I silently opened my back door and stepped in. The rich, delicious smell of roast beef filled the air. Stopping a moment to enjoy the scent of home and family, I glanced around. There were fourteen shoes of varying sizes scattered about on the long entryway rug.

Stepping over and around the shoes, I slowly opened the dining room door, thinking that perhaps I’d surprise my grandchildren. I found two-year-old Gemma standing near the table, looking at a small plastic figurine in her hand. Seeing me didn’t seem to surprise her. I guessed she expected me to be there and so there I was. She came for a hug.

Hearing the sound of horses galloping, I went to the doorway of the living room. Six of Gemma’s brothers and sisters were watching an old Ponderosa television show. They chorused, “Hi Grandma!”

I said, “Doesn’t the roast smell good? I put it into the crock pot this morning before I went to work.”

Five year old Jacob said, “I hungy. You have bread?” Seven-year-old Luke and nine-year-old Ben said they were hungry, too.

I chuckled to myself. The three musketeers were always hungry. They look and act very similarly, prompting one of my sisters to comment, “How did Niki manage having the same child more than once?”

“We’ll have supper soon.” I said. “I just have to make mashed potatoes. I’ll give you some apple slices to hold you over.”

My daughter Niki and I have had a long-standing arraignment. I babysit my grandchildren every Tuesday afternoon while she goes to Eucharistic Adoration. Now that the oldest are twelve, fourteen and sixteen-years-old, Claire, Jon and Anne can hold the fort for me until I can get home when I have to work, like today.

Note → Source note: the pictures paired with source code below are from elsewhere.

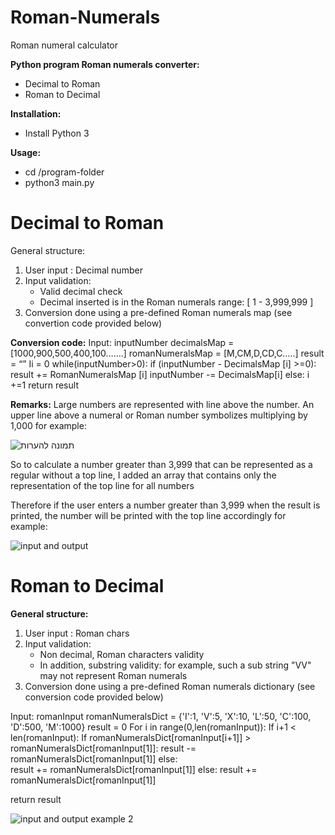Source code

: # Roman-Numerals
Roman numeral calculator


**Python program Roman numerals converter:** 
* Decimal to Roman
* Roman to Decimal

**Installation:** 
- Install Python 3

**Usage:**
- cd  /program-folder
- python3 main.py


Decimal to Roman
===============
General structure: 
1. User input : Decimal number
2. Input validation:
	- Valid decimal check 
	- Decimal inserted is in the Roman numerals range: [ 1 - 3,999,999 ]
3. Conversion done using a pre-defined Roman numerals map (see convertion code provided below) 


**Conversion code:**
Input: inputNumber
decimalsMap = [1000,900,500,400,100…….]
romanNumeralsMap = [M,CM,D,CD,C…..]
result = “”
Ii = 0
while(inputNumber>0):
	if (inputNumber - DecimalsMap [i] >=0):
		result +=  RomanNumeralsMap [i]
		inputNumber -= DecimalsMap[i]
	else:
i +=1
return result


**Remarks:**
Large numbers are represented with line above the number. 
An upper line above a numeral or Roman number symbolizes multiplying by 1,000 for example:

![תמונה להערות](https://user-images.githubusercontent.com/33810472/66054042-1420c080-e53c-11e9-89a4-2aeeee4f4040.png)


So to calculate a number greater than 3,999 that can be represented as a regular without a top line, I added an array that contains only the representation of the top line for all numbers

Therefore if the user enters a number greater than 3,999 when the result is printed, the number will be printed with the top line accordingly
for example:

![input and output](https://user-images.githubusercontent.com/33810472/66060340-2869bb00-e546-11e9-83b3-fdab871d35a0.png)



Roman to Decimal
===============
**General structure:** 
1. User input : Roman chars
2. Input validation:
	- Non decimal, Roman characters validity 
	- In addition, substring validity: for example, such a sub string "VV" may not represent Roman numerals
3. Conversion done using a pre-defined Roman numerals dictionary (see conversion code provided below) 


Input: romanInput
romanNumeralsDict = {'I':1, 'V':5, 'X':10, 'L':50, 'C':100, 'D':500, 'M':1000}
result = 0
For i in range(0,len(romanInput)):
	If i+1 < len(romanInput):
		If romanNumeralsDict[romanInput[i+1]] > romanNumeralsDict[romanInput[1]]:
			result  -= romanNumeralsDict[romanInput[1]]
else:	
result  += romanNumeralsDict[romanInput[1]]	
	else:
		result  += romanNumeralsDict[romanInput[1]]

return result 

![input and output example 2](https://user-images.githubusercontent.com/33810472/66060821-f60c8d80-e546-11e9-879a-9c4b9d9ef9a3.png)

In the kitchen I pulled a bag of potatoes out of the cupboard and began to prepare them. As I worked, I thought about my daughter and six-month-old Blaise. Her small babies go wherever she goes because she nurses them. A year from now he will be more of a distraction in the chapel. Then he will begin to stay at my house with the others.

I have always loved Tuesdays with my daughter and grandchildren, but since my husband died eight years ago, the day has grown to be a bright spot of the week. Instead of a silent, empty widow’s house, this old farmhouse is filled with life and noise.

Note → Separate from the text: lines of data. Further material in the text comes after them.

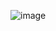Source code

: ![image](https://github.com/ssbalkis/ssbalkis/assets/164672051/461b4cf8-2800-401b-89b0-8c2fb9b25518)
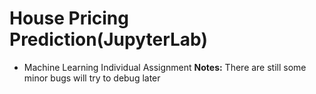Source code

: # House Pricing Prediction(JupyterLab)
- Machine Learning Individual Assignment
**Notes:** There are still some minor bugs will try to debug later
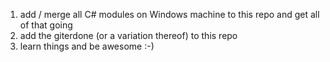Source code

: 1. add / merge all C# modules on Windows machine to this repo and get all of that going
2. add the giterdone (or a variation thereof) to this repo
3. learn things and be awesome :-)
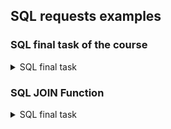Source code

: ## **SQL requests examples**

### SQL final task of the course

<details>
<summary> SQL final task</summary> 

[SQL_final_task.txt](https://github.com/AlexDor001/Portfolio_Alexander/files/13218250/SQL_final_task.txt)

  </details>
  
### SQL JOIN Function

<details>
<summary> SQL final task</summary> 

[SQL - JOIN function.txt](https://github.com/AlexDor001/Portfolio_Alexander/files/13218290/SQL.-.JOIN.function.txt)

  </details>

Tuesdays at my house through the years have seen Anne dressing herself, Jon and Claire in my sister’s old prom dresses for a fashion show. I’ve been the audience for impromptu dance recitals and charades. The Three musketeers held their own fashion show years later, wearing the prom dresses and babushka scarves, while giggling hysterically. We’ve played cards, chased Frisbees on the back lawn and even worked in my garden. Watching old television shows like Little House On the Prairie and The Waltons is a treat.

Our Tuesdays together keep morphing as the children get older and our life circumstances change. After their grandpa Arnie died, I noticed that Niki made a point of visiting a little longer with me after she returned from town. Sometimes she and the children come early on my days off to have lunch with me.

The biggest change came since Niki’s husband died on the day baby Blaise was born. She no longer has to get home early to make supper for Mike. Like me, she often seems at loose ends in the evenings despite all of her children. Most Tuesdays we now have supper together. In my mind, I call our meal, the widow’s supper.

Despite the name I have given to our meal, we do not mope or sigh sadly as we eat. Sharing a table with eight children is like taking a trip in a clown car. I told my daughter that Arnie and Mike loved us. They wanted us to be happy and healthy. To honor them, we must thrive, despite our devastating losses. By doing things together as a family, we are strengthened and able to do that.